Saved data entries
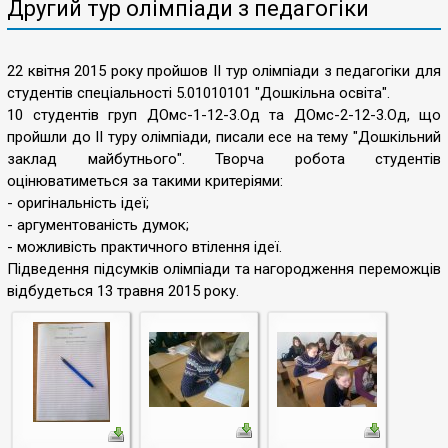
Другий тур олімпіади з педагогіки
22 квітня 2015 року пройшов ІІ тур олімпіади з педагогіки для
студентів спеціальності 5.01010101 "Дошкільна освіта".
10 студентів груп ДОмс-1-12-3.Од та ДОмс-2-12-3.Од, що
пройшли до ІІ туру олімпіади, писали есе на тему "Дошкільний
заклад майбутнього". Творча робота студентів
оцінюватиметься за такими критеріями:
- оригінальність ідеї;
- аргументованість думок;
- можливість практичного втілення ідеї.
Підведення підсумків олімпіади та нагородження переможців
відбудеться 13 травня 2015 року.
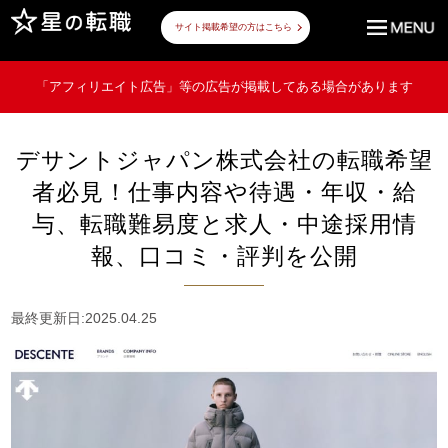
サイト掲載希望の方はこちら
「アフィリエイト広告」等の広告が掲載してある場合があります
デサントジャパン株式会社の転職希望
者必見！仕事内容や待遇・年収・給
与、転職難易度と求人・中途採用情
報、口コミ・評判を公開
最終更新日:2025.04.25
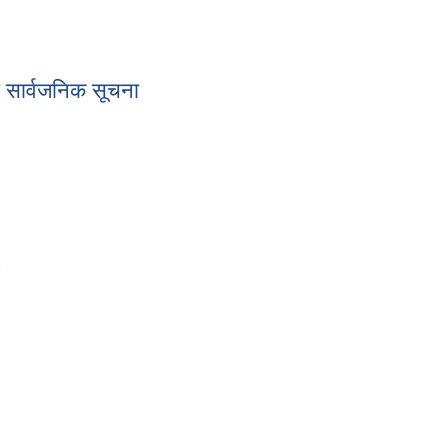
ी सार्वजनिक सूचना
।
ारी सार्वजनिक सूचना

**WHAT TO PRODUCE:** Give the data above again exactly. Leave the pictures out.

**ANSWER FOR THIS EXERCISE:**
Другий тур олімпіади з педагогіки
22 квітня 2015 року пройшов ІІ тур олімпіади з педагогіки для
студентів спеціальності 5.01010101 "Дошкільна освіта".
10 студентів груп ДОмс-1-12-3.Од та ДОмс-2-12-3.Од, що
пройшли до ІІ туру олімпіади, писали есе на тему "Дошкільний
заклад майбутнього". Творча робота студентів
оцінюватиметься за такими критеріями:
- оригінальність ідеї;
- аргументованість думок;
- можливість практичного втілення ідеї.
Підведення підсумків олімпіади та нагородження переможців
відбудеться 13 травня 2015 року.
サイト掲載希望の方はこちら
「アフィリエイト広告」等の広告が掲載してある場合があります
デサントジャパン株式会社の転職希望
者必見！仕事内容や待遇・年収・給
与、転職難易度と求人・中途採用情
報、口コミ・評判を公開
最終更新日:2025.04.25
ी सार्वजनिक सूचना
।
ारी सार्वजनिक सूचना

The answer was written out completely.